Saturday, September 10, 2005

The sinking of Dear Leader's ship of state?

Dear Leader Bush is trying his tried-and-true methods of snapping back from his failures by using his favorite message: 9/11, terrorism, terrorism, 9/11!!!

And sliming the critics, of course.

I can't wait until he rewards Michael Brown's brilliant performance at FEMA with an appointment to the Supreme Court.  Brownie is a lawyer, after all.  Kinda sorta.

Using the historical precedent of the PRI party in Mexico and the effects on its political fortunes of the aftermath of a major 1985 earthquake, Marc Cooper looks at The Sinking of the President: Bush and the Democrats need to catch up on their reading by Marc Cooper  LA Weekly 06/09/15/05.

I thought this line was fairly inspired: "Never has the term lame duck been more appropriate."

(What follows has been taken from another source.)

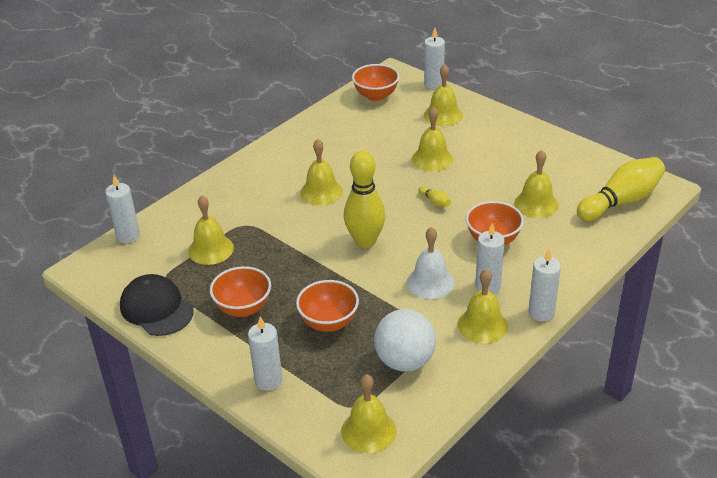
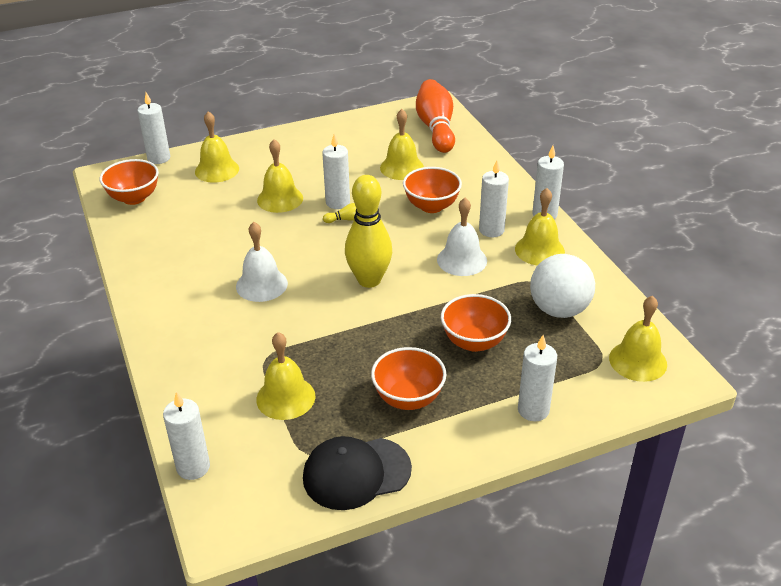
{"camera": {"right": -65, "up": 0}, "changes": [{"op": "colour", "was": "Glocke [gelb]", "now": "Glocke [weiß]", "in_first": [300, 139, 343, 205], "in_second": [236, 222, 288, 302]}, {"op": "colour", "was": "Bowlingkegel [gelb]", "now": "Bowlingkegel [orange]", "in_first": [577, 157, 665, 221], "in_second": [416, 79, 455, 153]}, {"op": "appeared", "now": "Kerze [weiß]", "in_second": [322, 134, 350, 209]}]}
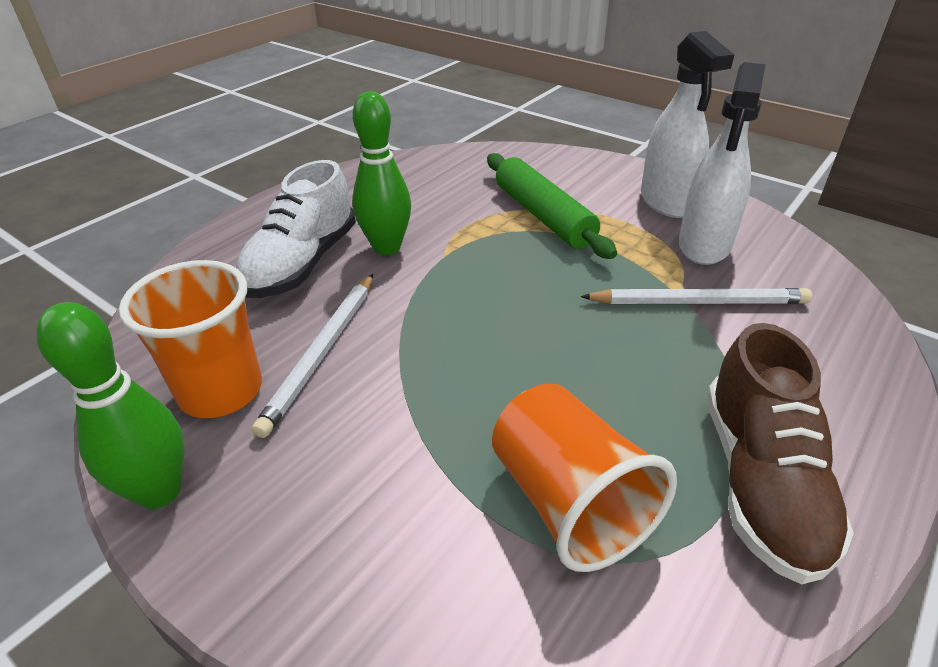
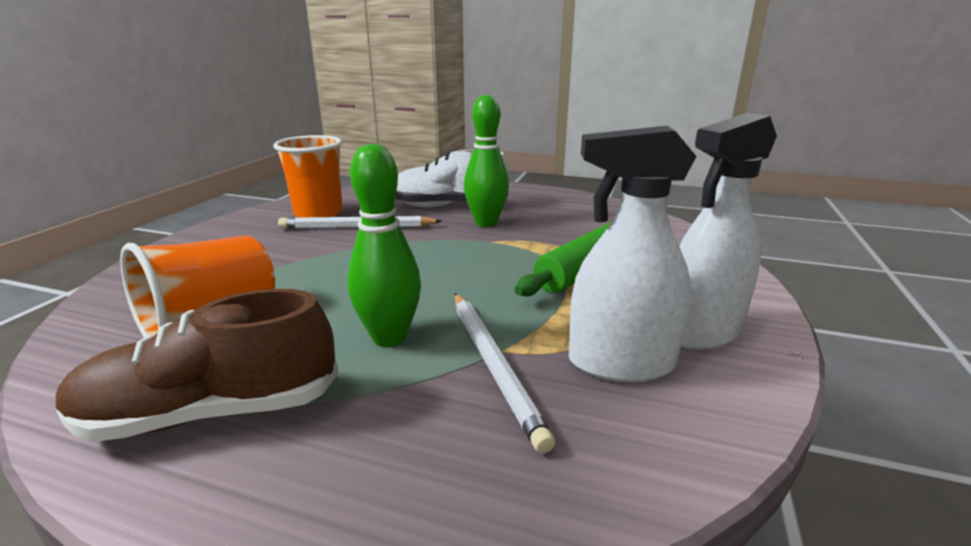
{"camera": {"right": 70, "up": -15}, "changes": [{"op": "relocated", "was": "Bowlingkegel [grün]", "in_first": [36, 302, 184, 509], "in_second": [347, 144, 421, 347]}]}
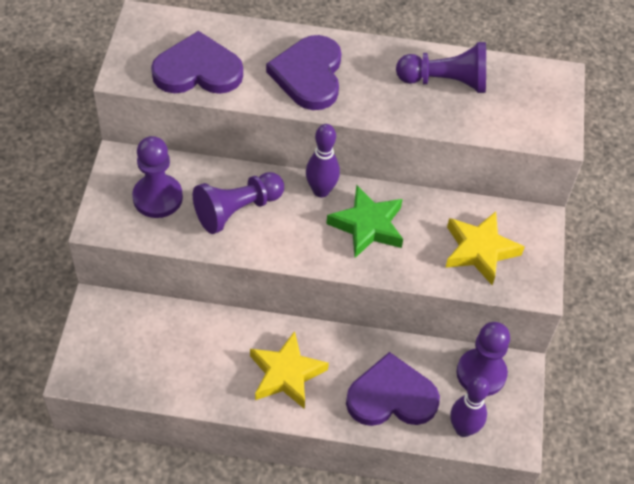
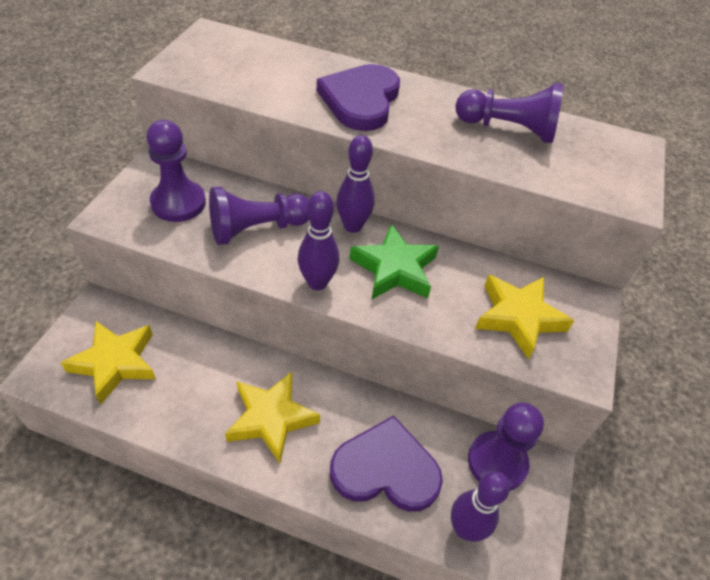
{"camera": {"right": 10, "up": -5}, "changes": [{"op": "missing", "was": "Herz [lila]", "in_first": [151, 31, 243, 94]}, {"op": "appeared", "now": "Bowlingkegel [lila]", "in_second": [298, 191, 339, 290]}, {"op": "appeared", "now": "Stern [gelb]", "in_second": [60, 321, 156, 405]}]}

Contemplate what the floods of New Orleans have washed up into our own American living rooms: a gasping President Bush who cannot explain how, four years and tens of billions of dollars after 9/11, his Homeland Security apparatus couldn’t manage its first real challenge; a top federal-disaster official whose previous post was director of an elite horse-breeding association and who has been revealed to have no skills other than acute political sycophancy; an American infrastructure hollowed out and impotent from decades of bipartisan erosion and underfunding; several hundred thousand previously invisible, mostly black, very poor people of the sort we have become accustomed to not thinking about very much; and to top it off, a presidential Mother Bush who has done the best Marie Antoinette impression since the sacking of Versailles (saying of the homeless refugees in the Astrodome that they “were underprivileged anyway, so this is working very well for them”).

Similar to Mexico’s PRI, Bush has — until now — somehow miraculously survived the most repugnant of his own policies: the massive tax-cut transfer of wealth from the poor to the rich, the looting and bankrupting of the national treasury, the policies of torture at Gitmo and Abu Ghraib, and the sacrificing of thousands of young Americans in a disastrous and unprovoked foreign war. To paraphrase Don Rumsfeld, the unknowable is rarely knowable. And how would George W. Bush — or Karl Rove, for that matter — have ever known that, in the end, the administration’s political undoing would stem from none of the above, but rather would flow from a flood — from, indeed, a deluge of truly biblical proportions?

He then goes on to talk about how both parties share responsibility for the neglect of domestic infrastructure and ignoring poverty.  While what he says is true as far as it goes, he seems at the end of the article to slip into the press corps habit of balancing negative things about the Republican Party without mentioning how the Democrats somehow share the blame.